Looking for the future of American manufacturing, I seemed to have stumbled upon its past (though the past paid better). Tyburk’s labor-saving innovations didn’t require Suarez to shell out much for machinery; the skill levels demanded of its workers didn’t require Suarez to shell out much for labor. In this durable-goods factory in America’s heartland, in this heartening example of reverse globalization, workers make what they’d make at Wal-Mart or McDonald’s.


The very idea of returning manufacturing to the United States—even at EdenPure pay rates—would signal a clear shift in America’s prevailing business models and economic vision. Ever since Jack Welch took the helm of General Electric 30 years ago and proclaimed that American companies should produce wherever the costs are low and the labor cheap, offshoring has been the watchword for both multinational corporations and small and midsized manufacturers as well.
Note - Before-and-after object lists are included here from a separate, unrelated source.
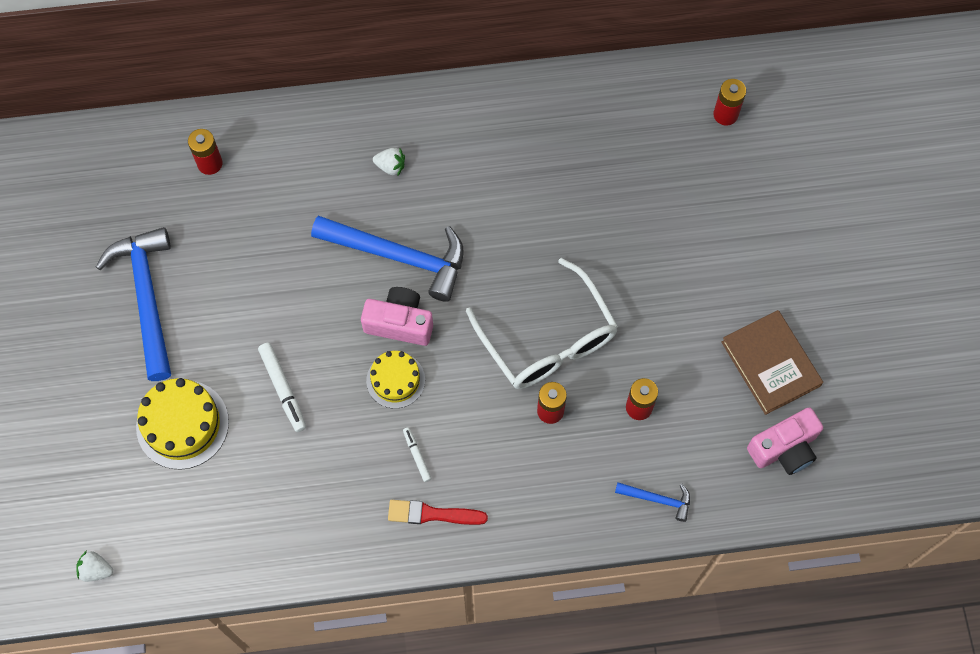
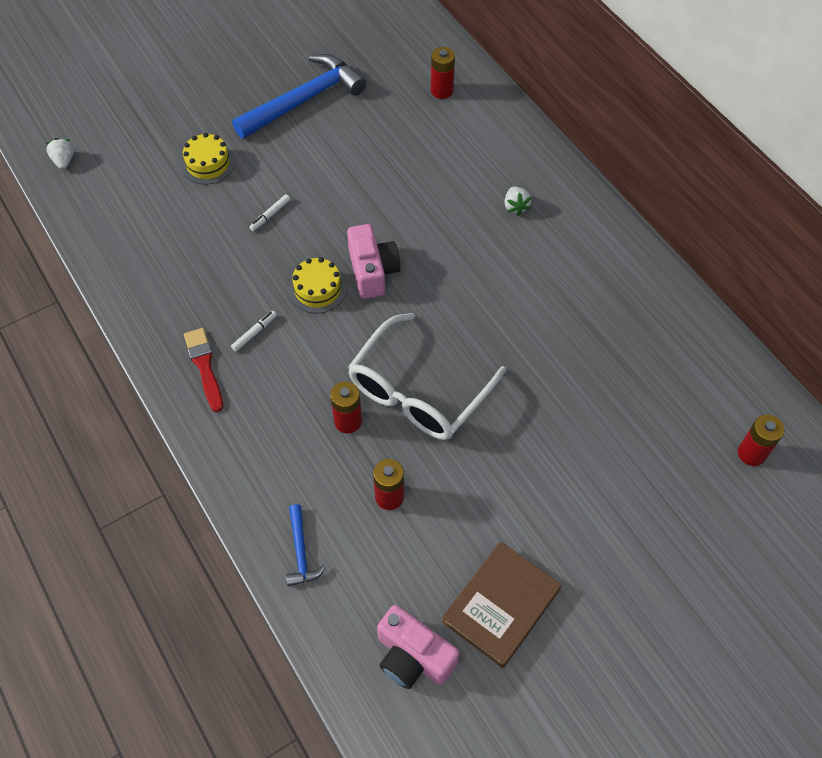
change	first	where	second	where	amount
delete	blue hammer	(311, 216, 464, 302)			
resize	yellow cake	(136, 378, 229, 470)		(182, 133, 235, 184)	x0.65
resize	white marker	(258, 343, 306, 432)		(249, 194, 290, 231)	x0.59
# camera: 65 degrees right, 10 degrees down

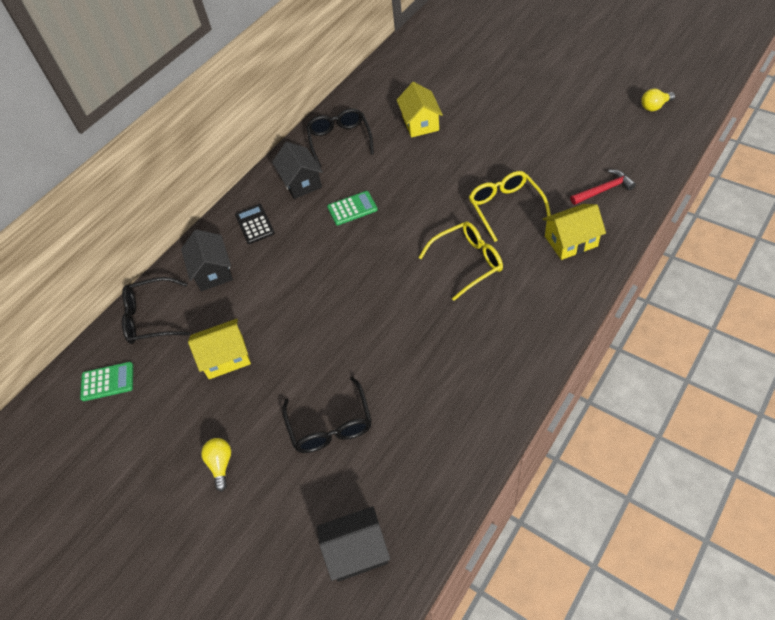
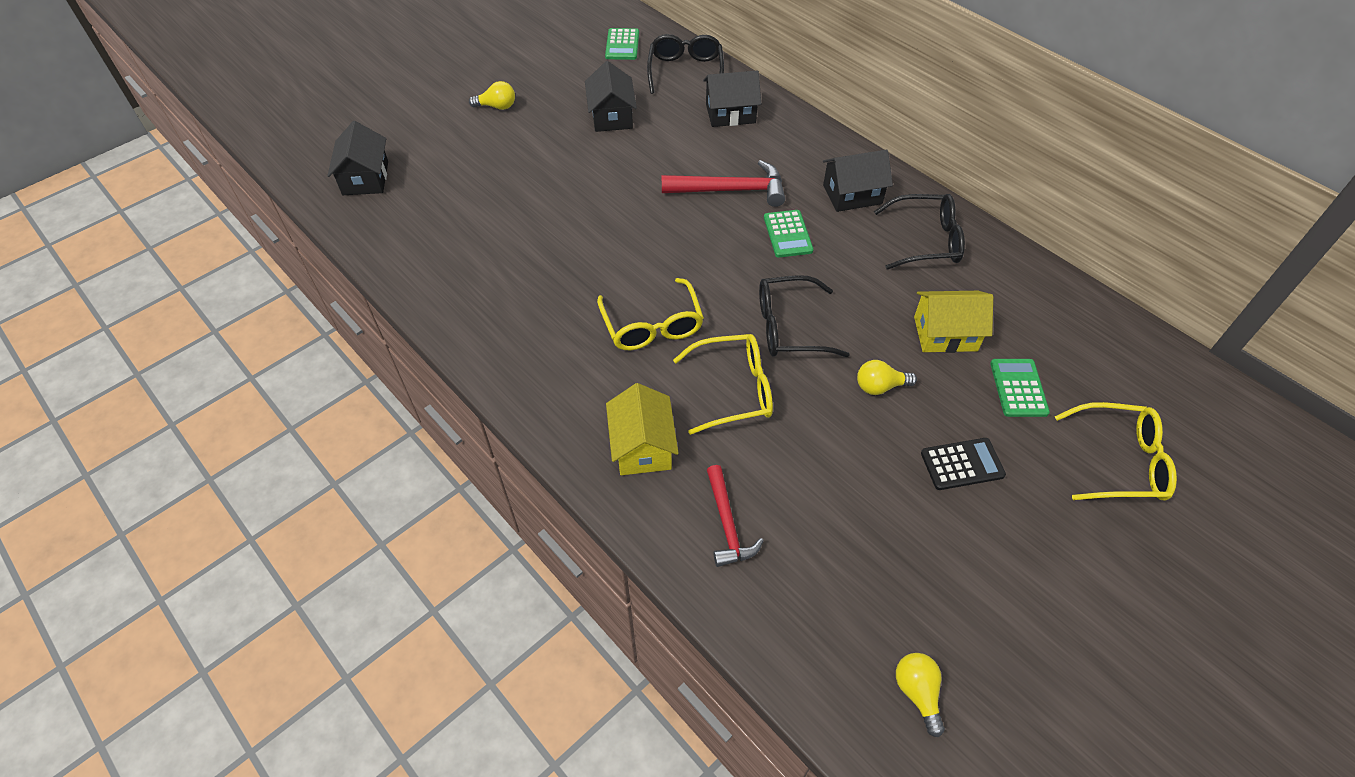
change	first	where	second	where	amount
insert			red hammer	(662, 160, 785, 207)	
insert			yellow light bulb	(857, 360, 917, 395)	
insert			green calculator	(990, 359, 1050, 417)	
insert			yellow glasses	(1055, 402, 1177, 501)	
move	black calculator	(235, 204, 275, 244)		(921, 438, 1006, 490)	
move	black glasses	(282, 377, 372, 453)		(759, 275, 849, 357)	
recolor	yellow house	(188, 319, 251, 379)	black house	(585, 61, 637, 132)	
# camera: 95 degrees right, 0 degrees up

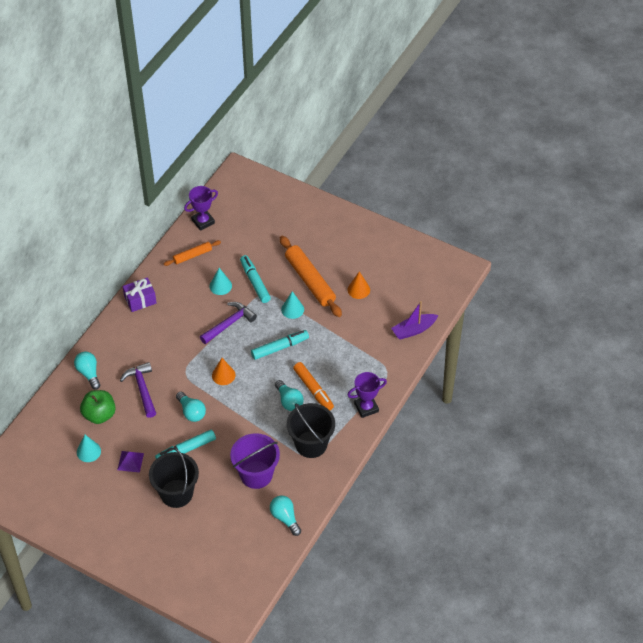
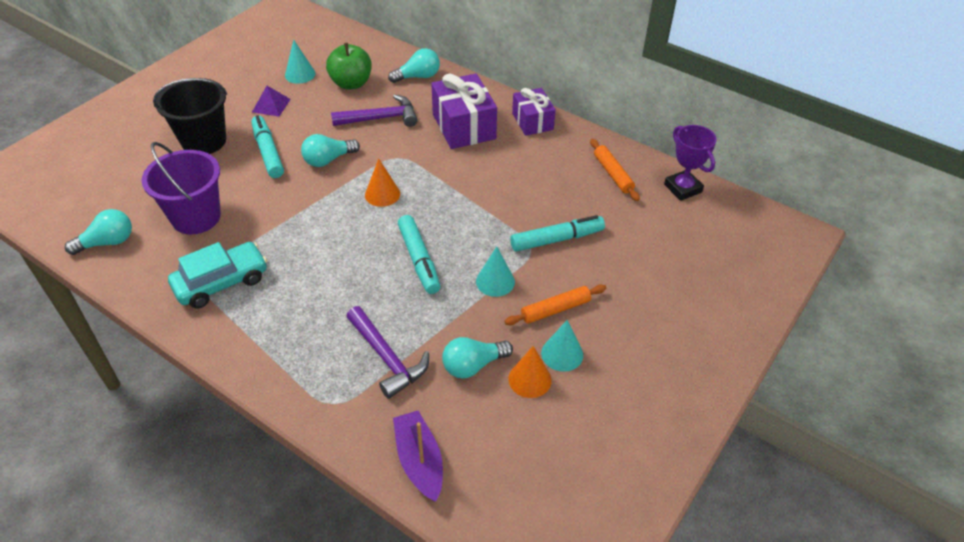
change	first	where	second	where	amount
delete	orange marker	(293, 362, 334, 410)			
delete	purple trophy	(347, 372, 387, 418)			
insert			purple gift	(431, 73, 497, 149)	
move	purple hammer	(200, 302, 257, 344)		(346, 306, 429, 399)	
move	turquoise cone	(209, 268, 232, 295)		(541, 320, 583, 372)	
move	turquoise light bulb	(275, 380, 304, 411)		(442, 337, 513, 379)	
replace	black bucket	(287, 403, 335, 458)	turquoise car	(168, 242, 267, 308)	
resize	orange rolling pin	(280, 236, 342, 317)		(504, 285, 606, 325)	x0.55
# camera: 95 degrees right, 5 degrees down

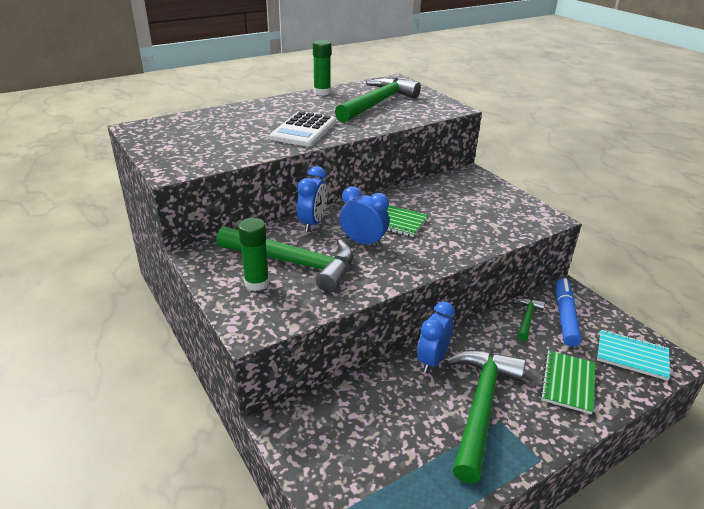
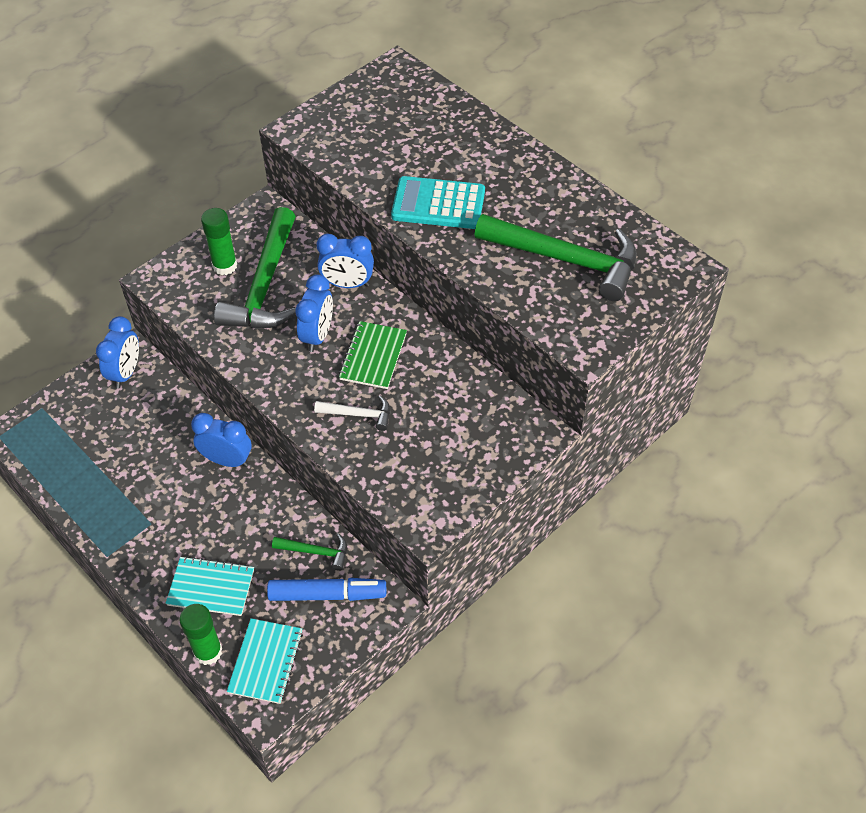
change	first	where	second	where	amount
delete	green hammer	(446, 350, 526, 484)			
insert			blue clock	(96, 316, 139, 389)	
insert			white hammer	(314, 396, 390, 431)	
move	green glue stick	(313, 40, 331, 96)		(179, 604, 222, 665)	
recolor	white calculator	(270, 111, 336, 147)	turquoise calculator	(391, 176, 485, 229)	
recolor	green notebook	(540, 351, 595, 414)	turquoise notebook	(165, 556, 254, 616)	
# camera: 80 degrees right, 20 degrees up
Particularly since Congress voted to establish permanent normalized trade relations with China in 2000, the United States has hemorrhaged manufacturing. Domestic employment at U.S.–based multinationals declined by 2.9 million over the past ten years, while their workforce abroad has risen by 2.4 million.

The decline in manufacturing employment has been qualitative as well as quantitative: the unionized manufacturing jobs of mid-20th-century America were precisely the jobs that created the world’s first majority middle class. Even today, manufacturing jobs pay roughly 20 percent more than the median American pay level. As employment in manufacturing plummeted over the past decade, median household income declined with it, for the first time since the Great Depression. This was not merely correlation. It was causation as well.

Ordinary Americans clearly consider manufacturing the key to America’s well-being. In a survey conducted this past June by a bipartisan group of pollsters, respondents overwhelmingly identified manufacturing as the sector most important to the overall strength of the U.S. economy. But only now is this common sense trickling up to the policy elites. During the past year, a growing number of America’s leading economists, CEOs, and elected officials—groups that had long viewed the offshoring of American industry with serene indifference—have begun to acknowledge that America needs a manufacturing sector. The awakening has come partly in response to our growing trade deficit, but there’s more to it than that.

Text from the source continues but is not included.